What to work on: For the listing that follows, give again exactly the lines from the one with "wooden pergola, 40.19" to the one with "the green leafy tree at point (1168, 553), 72.94", including both.

Task input:
=====
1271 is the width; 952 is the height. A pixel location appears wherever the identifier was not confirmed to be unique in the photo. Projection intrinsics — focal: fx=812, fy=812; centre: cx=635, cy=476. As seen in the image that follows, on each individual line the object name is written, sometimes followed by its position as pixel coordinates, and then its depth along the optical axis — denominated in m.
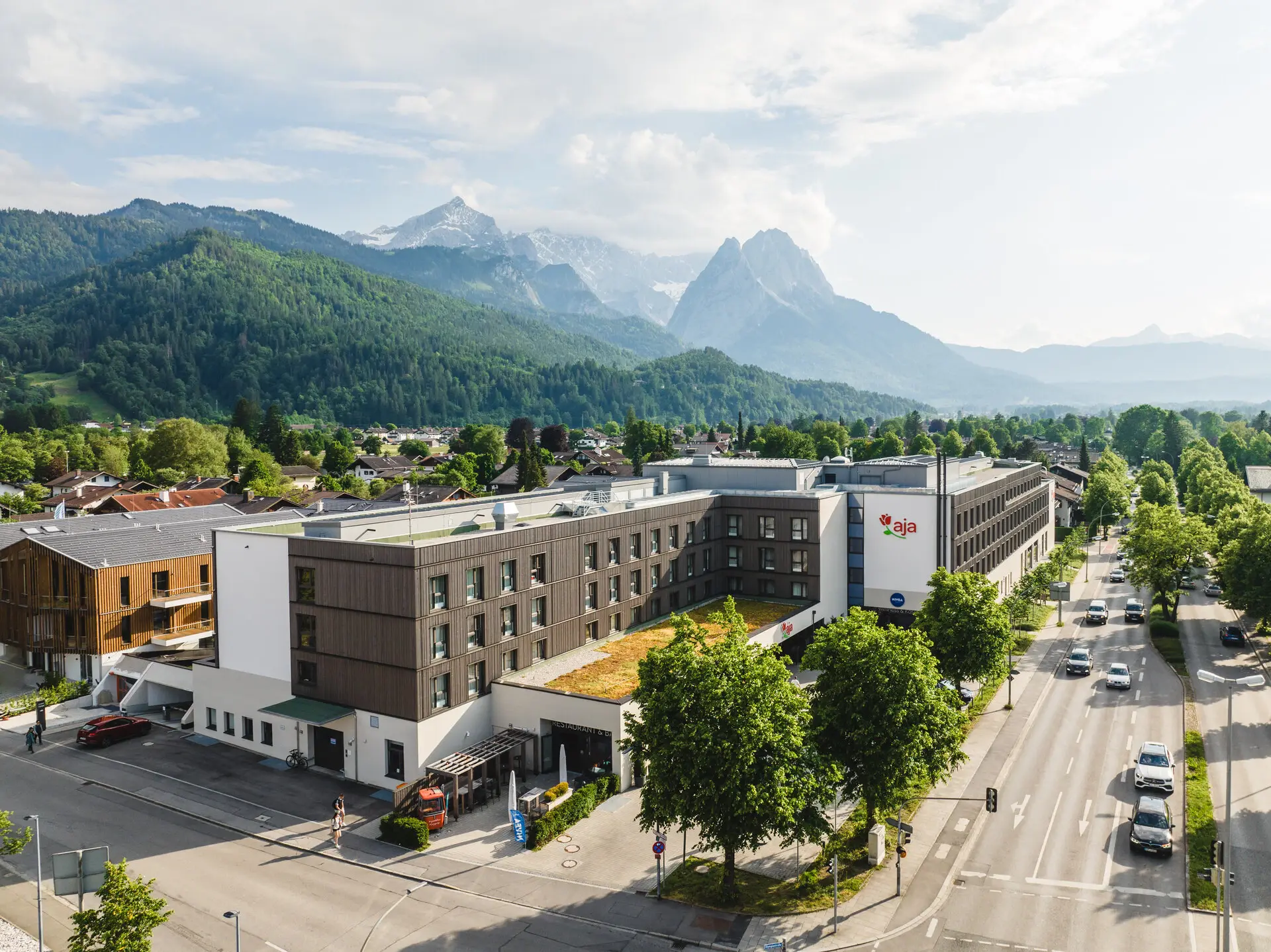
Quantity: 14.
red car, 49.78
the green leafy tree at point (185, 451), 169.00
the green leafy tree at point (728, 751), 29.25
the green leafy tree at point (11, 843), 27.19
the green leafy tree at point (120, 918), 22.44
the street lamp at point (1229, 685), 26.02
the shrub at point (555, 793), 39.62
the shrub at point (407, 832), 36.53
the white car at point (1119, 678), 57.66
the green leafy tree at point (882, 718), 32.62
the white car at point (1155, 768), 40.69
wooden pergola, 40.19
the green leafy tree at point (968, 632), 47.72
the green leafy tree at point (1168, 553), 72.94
=====
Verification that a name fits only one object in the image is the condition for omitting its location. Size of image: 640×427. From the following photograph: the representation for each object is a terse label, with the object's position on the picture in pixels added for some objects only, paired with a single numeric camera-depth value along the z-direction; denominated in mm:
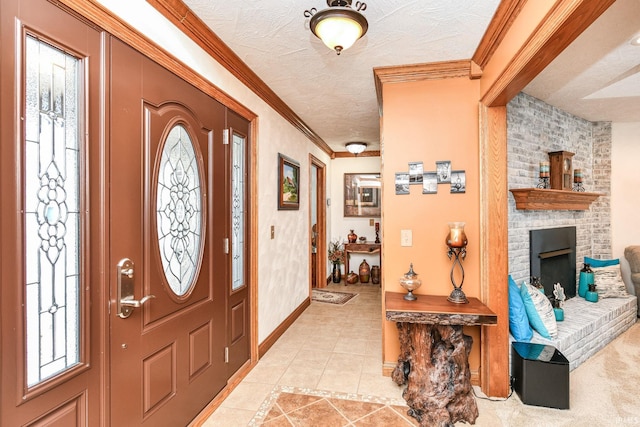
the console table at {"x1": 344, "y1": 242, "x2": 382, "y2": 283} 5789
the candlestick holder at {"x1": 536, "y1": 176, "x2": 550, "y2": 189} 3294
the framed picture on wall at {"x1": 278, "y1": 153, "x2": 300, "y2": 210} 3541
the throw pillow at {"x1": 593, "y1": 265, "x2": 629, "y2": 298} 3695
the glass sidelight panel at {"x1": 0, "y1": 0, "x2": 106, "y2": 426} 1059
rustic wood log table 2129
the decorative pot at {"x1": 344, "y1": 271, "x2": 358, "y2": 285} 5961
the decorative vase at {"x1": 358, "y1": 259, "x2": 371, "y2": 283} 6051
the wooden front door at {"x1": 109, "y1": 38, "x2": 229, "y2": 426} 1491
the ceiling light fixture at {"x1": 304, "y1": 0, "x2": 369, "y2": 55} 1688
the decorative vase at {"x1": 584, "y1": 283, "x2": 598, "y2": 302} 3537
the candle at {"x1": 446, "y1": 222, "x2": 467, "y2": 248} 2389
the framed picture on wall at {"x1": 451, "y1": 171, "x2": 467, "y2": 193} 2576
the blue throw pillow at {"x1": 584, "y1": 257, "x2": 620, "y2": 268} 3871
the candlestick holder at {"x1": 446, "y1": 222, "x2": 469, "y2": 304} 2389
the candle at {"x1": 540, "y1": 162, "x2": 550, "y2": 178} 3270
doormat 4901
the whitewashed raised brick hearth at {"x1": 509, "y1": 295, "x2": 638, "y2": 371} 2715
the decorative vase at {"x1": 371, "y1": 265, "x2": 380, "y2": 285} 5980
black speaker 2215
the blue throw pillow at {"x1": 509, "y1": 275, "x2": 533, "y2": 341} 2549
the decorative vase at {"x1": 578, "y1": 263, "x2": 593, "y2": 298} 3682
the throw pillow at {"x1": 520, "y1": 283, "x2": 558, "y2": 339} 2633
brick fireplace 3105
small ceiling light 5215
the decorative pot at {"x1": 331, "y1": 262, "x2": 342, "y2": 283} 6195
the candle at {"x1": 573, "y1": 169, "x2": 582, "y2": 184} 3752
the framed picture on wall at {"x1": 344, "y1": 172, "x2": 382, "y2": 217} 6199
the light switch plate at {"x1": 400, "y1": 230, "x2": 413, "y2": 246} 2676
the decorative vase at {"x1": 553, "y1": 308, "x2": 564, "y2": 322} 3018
=====
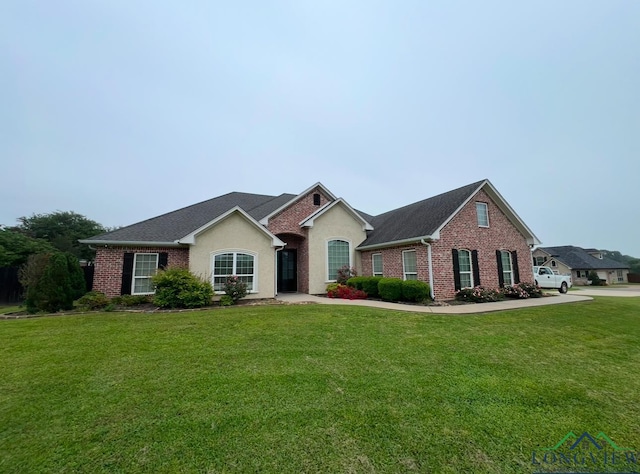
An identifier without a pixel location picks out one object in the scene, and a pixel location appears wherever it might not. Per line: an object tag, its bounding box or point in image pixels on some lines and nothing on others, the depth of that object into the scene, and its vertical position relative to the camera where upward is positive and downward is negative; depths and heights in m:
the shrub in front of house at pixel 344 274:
=====
Result:
wooden pergola, 40.19
the green leafy tree at point (968, 632), 47.72
the green leafy tree at point (1168, 553), 72.94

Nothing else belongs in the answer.